*Exercise objective*. Give every line of the records exactly, please, from the first up to and including the one containing "74 223 2.54".

*Records for processing*.

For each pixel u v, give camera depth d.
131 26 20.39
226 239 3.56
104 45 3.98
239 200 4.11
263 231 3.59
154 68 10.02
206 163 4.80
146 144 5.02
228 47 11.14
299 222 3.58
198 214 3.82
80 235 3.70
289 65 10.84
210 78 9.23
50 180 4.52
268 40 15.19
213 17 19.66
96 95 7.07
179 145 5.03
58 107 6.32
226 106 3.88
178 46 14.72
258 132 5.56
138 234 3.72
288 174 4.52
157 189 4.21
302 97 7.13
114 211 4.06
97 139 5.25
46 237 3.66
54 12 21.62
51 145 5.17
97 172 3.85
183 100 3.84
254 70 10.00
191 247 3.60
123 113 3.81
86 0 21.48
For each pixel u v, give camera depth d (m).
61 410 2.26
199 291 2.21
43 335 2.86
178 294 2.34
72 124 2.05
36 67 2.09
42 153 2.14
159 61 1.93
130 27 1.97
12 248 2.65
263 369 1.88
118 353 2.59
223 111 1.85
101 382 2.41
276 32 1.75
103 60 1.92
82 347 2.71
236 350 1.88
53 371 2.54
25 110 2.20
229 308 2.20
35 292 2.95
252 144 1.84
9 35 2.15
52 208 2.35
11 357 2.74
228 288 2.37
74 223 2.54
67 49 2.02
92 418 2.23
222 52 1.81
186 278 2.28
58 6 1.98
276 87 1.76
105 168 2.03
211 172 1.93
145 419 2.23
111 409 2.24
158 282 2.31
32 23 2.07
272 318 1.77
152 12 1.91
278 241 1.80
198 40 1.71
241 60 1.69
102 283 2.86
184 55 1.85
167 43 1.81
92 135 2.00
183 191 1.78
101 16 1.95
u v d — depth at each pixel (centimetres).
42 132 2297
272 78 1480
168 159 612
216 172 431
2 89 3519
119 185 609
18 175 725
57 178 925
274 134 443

*Answer space*.
For each pixel u v, give camera depth d.
131 26 20.39
226 239 3.56
104 45 3.98
239 200 4.11
263 231 3.59
154 68 10.02
206 163 4.80
146 144 5.02
228 47 11.14
299 222 3.58
198 214 3.82
80 235 3.70
289 65 10.84
210 78 9.23
50 180 4.52
268 40 15.19
213 17 19.66
96 95 7.07
179 145 5.03
58 107 6.32
226 106 3.88
178 46 14.72
258 132 5.56
138 234 3.72
288 174 4.52
157 189 4.21
302 97 7.13
114 211 4.06
97 139 5.25
46 237 3.66
54 12 21.62
51 145 5.17
97 172 3.85
183 100 3.84
254 70 10.00
191 247 3.60
123 113 3.81
86 0 21.48
For each pixel u v, give camera depth d (m).
61 410 2.26
199 291 2.21
43 335 2.86
178 294 2.34
72 124 2.05
36 67 2.09
42 153 2.14
159 61 1.93
130 27 1.97
12 248 2.65
263 369 1.88
118 353 2.59
223 111 1.85
101 382 2.41
276 32 1.75
103 60 1.92
82 347 2.71
236 350 1.88
53 371 2.54
25 110 2.20
229 308 2.20
35 292 2.95
252 144 1.84
9 35 2.15
52 208 2.35
11 357 2.74
228 288 2.37
74 223 2.54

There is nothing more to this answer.